YOUR INSTRUCTIONS: Nothing should be left out. Transcribe the entries exactly as written.

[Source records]
****************

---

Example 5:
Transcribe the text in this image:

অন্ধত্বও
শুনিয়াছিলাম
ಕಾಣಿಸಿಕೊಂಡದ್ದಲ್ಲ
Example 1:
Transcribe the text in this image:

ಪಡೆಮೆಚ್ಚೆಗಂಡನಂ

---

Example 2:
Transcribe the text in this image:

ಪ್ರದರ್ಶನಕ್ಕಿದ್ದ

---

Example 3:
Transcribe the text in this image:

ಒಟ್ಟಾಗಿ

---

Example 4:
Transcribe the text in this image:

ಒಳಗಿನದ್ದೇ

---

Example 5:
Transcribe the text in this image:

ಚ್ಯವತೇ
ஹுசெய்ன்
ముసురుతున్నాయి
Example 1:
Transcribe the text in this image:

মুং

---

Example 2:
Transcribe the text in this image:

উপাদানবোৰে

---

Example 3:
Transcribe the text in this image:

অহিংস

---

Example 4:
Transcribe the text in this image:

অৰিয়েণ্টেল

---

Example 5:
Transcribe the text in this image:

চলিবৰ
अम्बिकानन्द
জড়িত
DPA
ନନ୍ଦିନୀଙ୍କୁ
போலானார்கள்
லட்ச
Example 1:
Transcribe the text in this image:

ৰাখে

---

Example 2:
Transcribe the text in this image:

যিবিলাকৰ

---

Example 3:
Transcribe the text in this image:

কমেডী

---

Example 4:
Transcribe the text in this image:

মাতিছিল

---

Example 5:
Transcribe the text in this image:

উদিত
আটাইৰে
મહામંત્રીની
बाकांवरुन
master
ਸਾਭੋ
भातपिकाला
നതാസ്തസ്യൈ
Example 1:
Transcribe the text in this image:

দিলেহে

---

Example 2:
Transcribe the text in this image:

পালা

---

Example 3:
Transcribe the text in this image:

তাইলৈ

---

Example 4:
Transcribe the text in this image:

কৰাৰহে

****************

FINISHED TASK:
---

Example 5:
Transcribe the text in this image:

অন্ধত্বও
শুনিয়াছিলাম
ಕಾಣಿಸಿಕೊಂಡದ್ದಲ್ಲ
Example 1:
Transcribe the text in this image:

ಪಡೆಮೆಚ್ಚೆಗಂಡನಂ

---

Example 2:
Transcribe the text in this image:

ಪ್ರದರ್ಶನಕ್ಕಿದ್ದ

---

Example 3:
Transcribe the text in this image:

ಒಟ್ಟಾಗಿ

---

Example 4:
Transcribe the text in this image:

ಒಳಗಿನದ್ದೇ

---

Example 5:
Transcribe the text in this image:

ಚ್ಯವತೇ
ஹுசெய்ன்
ముసురుతున్నాయి
Example 1:
Transcribe the text in this image:

মুং

---

Example 2:
Transcribe the text in this image:

উপাদানবোৰে

---

Example 3:
Transcribe the text in this image:

অহিংস

---

Example 4:
Transcribe the text in this image:

অৰিয়েণ্টেল

---

Example 5:
Transcribe the text in this image:

চলিবৰ
अम्बिकानन्द
জড়িত
DPA
ନନ୍ଦିନୀଙ୍କୁ
போலானார்கள்
லட்ச
Example 1:
Transcribe the text in this image:

ৰাখে

---

Example 2:
Transcribe the text in this image:

যিবিলাকৰ

---

Example 3:
Transcribe the text in this image:

কমেডী

---

Example 4:
Transcribe the text in this image:

মাতিছিল

---

Example 5:
Transcribe the text in this image:

উদিত
আটাইৰে
મહામંત્રીની
बाकांवरुन
master
ਸਾਭੋ
भातपिकाला
നതാസ്തസ്യൈ
Example 1:
Transcribe the text in this image:

দিলেহে

---

Example 2:
Transcribe the text in this image:

পালা

---

Example 3:
Transcribe the text in this image:

তাইলৈ

---

Example 4:
Transcribe the text in this image:

কৰাৰহে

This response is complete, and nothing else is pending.